ST. PETERSBURG, Fla. (AP) — It was 10 years after the death of their father that associates of filmmaker Laura Brownson brought her an article to read about the late Dan Wheldon.

Standing below the monument on Dan Wheldon Way along the downtown St. Petersburg race course that honors the late two-time Indianapolis 500 winner, his two pre-teen sons were named junior development drivers at Andretti Global in their own bid to follow the father they barely knew.

Wheldon was 33 when he was killed in a horrific crash at Las Vegas Motor Speedway just five months after winning his second Indy 500 title. His son, Oliver, was an infant riding in his mother's arms on the victory lap. Sebastian, who has home videos as a toddler with his father, was not yet 3 but kissed the bricks at Indianapolis Motor Speedway alongside the beloved British racer.

Wheldon was a popular, funny, confident character in the IndyCar community and his death rocked the entire series. No one was more devastated than his widow, Susie, who 10 years later was still grieving and yet willing to let her boys follow their father's career path.

Brownson, a mother of two sons herself, in that article immediately found her next project.

“When I read that, I was like ‘OK, this is not a story just about a racecar driver,'" Brownson told The Associated Press. “It’s about fulfilling legacy, it's about grief and love and loss and all those universal themes. Sure, it's a story about Dan. But it's a story about Susie and her boys, too.”

The result is “The Lionheart" documentary that had screenings at the Tribeca Festival and won awards at the Heartland International Film Festival and the Key West Film Festival. It was shown to an IndyCar-invited audience in St. Petersburg ahead of the season-opening race weekend — St. Pete was where the Wheldons made their home starting in 2005 — and makes its wide debut Tuesday night on HBO and streamed on Max.
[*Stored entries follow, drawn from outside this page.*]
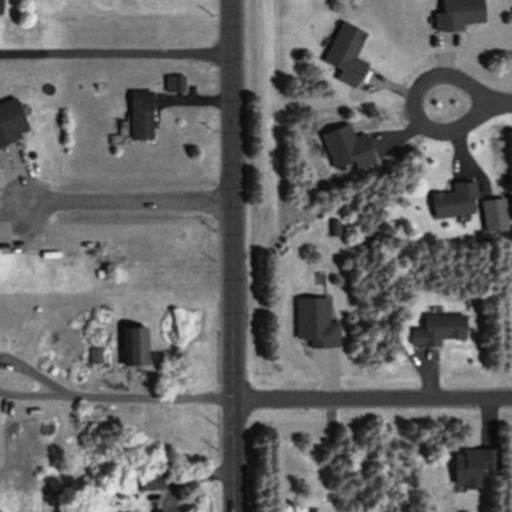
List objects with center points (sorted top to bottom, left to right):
building: (454, 14)
road: (410, 102)
road: (500, 102)
building: (138, 117)
building: (9, 121)
building: (453, 200)
road: (121, 204)
road: (233, 255)
building: (175, 322)
building: (436, 329)
building: (133, 345)
road: (63, 384)
road: (373, 397)
building: (149, 482)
It's an emotional documentary that leans on archival footage to follow Wheldon’s career while interlaying Susie's struggles as a single mother trying to navigate the careers of her sons in a high-risk sport. The film includes private moments with Susie and the boys, who at times find the constant reminiscing “too intense” and express their resentment at being the only racers at the track who don't have a father on hand to help them hone their craft.
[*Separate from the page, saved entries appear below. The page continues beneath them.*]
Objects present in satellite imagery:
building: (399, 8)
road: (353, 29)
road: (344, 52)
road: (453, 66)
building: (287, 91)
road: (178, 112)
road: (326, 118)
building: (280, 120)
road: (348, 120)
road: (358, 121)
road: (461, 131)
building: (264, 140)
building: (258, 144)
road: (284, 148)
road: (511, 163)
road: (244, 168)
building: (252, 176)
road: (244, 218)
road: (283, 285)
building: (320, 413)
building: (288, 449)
Sebastian is now 15 and a moody teenager, while Oliver is a few weeks shy of 13, and Susie packed them up and moved them to Miami so they'd be closer to Homestead-Miami Speedway and near-daily track days.

Sebastian wants to relocate to Europe and climb the ladder system there before returning to the United States to become an IndyCar driver. Oliver also wants to be an IndyCar driver. Both brothers, who are typically sold as a package deal to sponsors, think the Indy 500 is the greatest event in the world and want their chance to win like their dad.

Susie just shrugs about where she's headed next. She's committed to her sons and giving them their chance to follow their father.

“It was never in my mind that I would deny them that, ever,” Susie Wheldon said. “I knew from an early point that if they ever wanted to do that, I would at least give them the opportunity. I don’t want the story to die at the end of Dan’s accident.”

Out of sensitivity to their own grief processing, AP contained most of the questions to the boys about racing and not the movie and their father. Sebastian did acknowledge he learned nothing new about his father from the movie.

Sebastian now competes in USF Juniors, a jump up after winning the Skip Barber championship last year. Oliver is now racing in Skip Barber, one year ahead of when Sebastian made the leap, but the multiple kart champion scored two podiums in his first race weekend earlier this month at Sebring International Speedway.

They are competitive with one another, but the age difference between them gives them enough separation that they aren't yet competing against each other. Represented by their father's agent, Adrian Sussman, Sebastian is already picking up some of his father's habits and has been put on a “five phone calls a day limit” by Sussman, who used to be bombarded by Dan's desire to be involved in every decision.

They acknowledge their father's legacy drew them into racing, but they are determined to make the Wheldon name their own.

“I think it's just part of our family,” Oliver said. “I just love it. I love the speed. I love the racing. It's just all we know and love.”

And Sebastian said he's long learned to tune-out the expectations on him of being Dan Wheldon's son.

“The pressure comes from just being a racecar driver. It bothered me at one point,” Sebastian said. “Like, everybody had an expectation. You stop caring about that.”

Brownson said the documentary is much bigger than a racing film and should appeal to a wide audience.

“The story is for people who are drawn to larger themes of sort of familial legacy, love loss, risk taking, all of those things. You don’t have to like motor sports to relate to Susie as a parent," she said. "And the boys, when they get behind the wheel, they are the closest to their father that they could possibly feel. That’s how they get to know and understand him.”